++++ Passage for review

A coalition of nearly four dozen top health care advocacy groups is urging House Republicans to oppose any cuts to NIH funding, even as the Trump administration withholds hundreds of millions of dollars in research grants for the agency.
House Republicans released their FY2026 Labor-HHS spending proposal Monday night ahead of a scheduled subcommittee markup in the House Appropriations Committee today. It calls for a small overall cut to NIH spending, roughly $465 million below last year’s level. That’s less than a 1% reduction in NIH’s nearly $48 billion budget.
Most of the proposed GOP cuts for NIH would come at ARPA-H (the Advanced Research Projects Agency for Health), which is charged with exploring “long-shot cures” for diseases. The House Republicans’ plan would slash the ARPA-H budget by $555 million, nearly one-third. The agency was created under former President Joe Biden in 2022.
House Democrats hammered the GOP proposal, calling it part of a broader Republican attack on medical research.
“Republicans are proposing cutting funding for the National Institutes of Health and the Centers for Disease Control and Prevention,” said Rep. Rosa DeLauro (Conn.), top Democrat on the House Appropriations Committee. “This bill is an attack on the programs and services that Americans depend on at every stage of their life.”

++++++++
++++ Given entries

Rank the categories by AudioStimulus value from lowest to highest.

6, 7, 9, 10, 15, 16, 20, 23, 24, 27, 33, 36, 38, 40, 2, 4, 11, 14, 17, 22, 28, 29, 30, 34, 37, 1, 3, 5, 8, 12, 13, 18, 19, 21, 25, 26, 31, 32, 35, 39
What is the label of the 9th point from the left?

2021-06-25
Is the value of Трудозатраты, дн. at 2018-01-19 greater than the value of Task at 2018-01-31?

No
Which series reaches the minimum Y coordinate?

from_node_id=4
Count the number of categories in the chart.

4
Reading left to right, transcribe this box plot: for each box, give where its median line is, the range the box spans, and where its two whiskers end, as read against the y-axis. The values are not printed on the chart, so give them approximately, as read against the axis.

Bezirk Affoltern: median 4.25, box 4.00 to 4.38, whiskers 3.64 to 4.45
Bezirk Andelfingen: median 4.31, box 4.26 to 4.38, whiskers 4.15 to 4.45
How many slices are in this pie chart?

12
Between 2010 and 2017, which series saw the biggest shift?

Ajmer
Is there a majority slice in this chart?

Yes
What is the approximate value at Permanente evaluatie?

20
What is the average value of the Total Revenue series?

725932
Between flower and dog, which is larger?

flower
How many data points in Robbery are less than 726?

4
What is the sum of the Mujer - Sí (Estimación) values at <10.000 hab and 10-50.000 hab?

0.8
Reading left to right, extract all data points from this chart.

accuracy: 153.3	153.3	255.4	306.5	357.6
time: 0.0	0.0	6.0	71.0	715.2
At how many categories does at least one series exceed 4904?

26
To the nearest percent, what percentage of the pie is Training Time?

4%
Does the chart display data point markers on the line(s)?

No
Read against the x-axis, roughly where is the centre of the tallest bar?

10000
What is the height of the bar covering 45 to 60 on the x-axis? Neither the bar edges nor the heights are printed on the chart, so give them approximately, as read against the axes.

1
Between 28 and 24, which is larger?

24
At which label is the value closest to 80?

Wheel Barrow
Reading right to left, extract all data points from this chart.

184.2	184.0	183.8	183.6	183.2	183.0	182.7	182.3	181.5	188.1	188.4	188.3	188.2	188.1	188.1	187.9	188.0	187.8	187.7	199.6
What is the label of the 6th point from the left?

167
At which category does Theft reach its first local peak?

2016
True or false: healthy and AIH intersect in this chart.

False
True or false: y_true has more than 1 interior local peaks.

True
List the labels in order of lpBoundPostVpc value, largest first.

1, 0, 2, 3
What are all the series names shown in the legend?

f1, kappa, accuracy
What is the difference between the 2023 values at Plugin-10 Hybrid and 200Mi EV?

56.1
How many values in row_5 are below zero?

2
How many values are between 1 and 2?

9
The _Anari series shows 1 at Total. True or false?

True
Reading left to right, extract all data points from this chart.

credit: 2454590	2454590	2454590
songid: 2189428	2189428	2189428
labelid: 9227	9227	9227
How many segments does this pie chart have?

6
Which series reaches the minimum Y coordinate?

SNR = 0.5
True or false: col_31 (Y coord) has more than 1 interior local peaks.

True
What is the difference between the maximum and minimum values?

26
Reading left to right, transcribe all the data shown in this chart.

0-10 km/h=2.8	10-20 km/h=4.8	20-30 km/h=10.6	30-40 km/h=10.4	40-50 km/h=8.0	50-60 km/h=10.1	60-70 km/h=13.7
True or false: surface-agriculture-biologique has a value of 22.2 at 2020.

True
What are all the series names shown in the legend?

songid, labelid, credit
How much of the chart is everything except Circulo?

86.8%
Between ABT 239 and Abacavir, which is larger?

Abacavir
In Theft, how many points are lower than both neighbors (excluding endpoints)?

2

++++++++

- **What you need to do**
Proceed with the article on the House Republican plan for NIH funding, picking up after its final sentence.

- **Your response**
United for Cures, a coalition of advocacy groups, is calling on House Appropriations Committee Chair Tom Cole (R-Okla.) and Rep. Robert Aderholt (R-Ala.), cardinal for the Labor-HHS subcommittee, to reject any NIH research cuts.
“Continued public investment in research for cures is critical to advancing prevention, early detection, developing innovative treatments, and finding life-saving cures. We know that more than 2/3 of all Americans oppose reductions to medical research funding, and we urge you to hold strong against cuts,” the groups said in a letter obtained by Punchbowl News.
United for Cures is made up of a number of top advocacy groups, including the American Cancer Society Cancer Action Network, American Heart Association, American Lung Association, Diabetes Leadership Council, Michael J. Fox Foundation for Parkinson’s Research, National Health Council and more.
We expect a full House Appropriations Committee markup of the Labor-HHS bill as early as Thursday.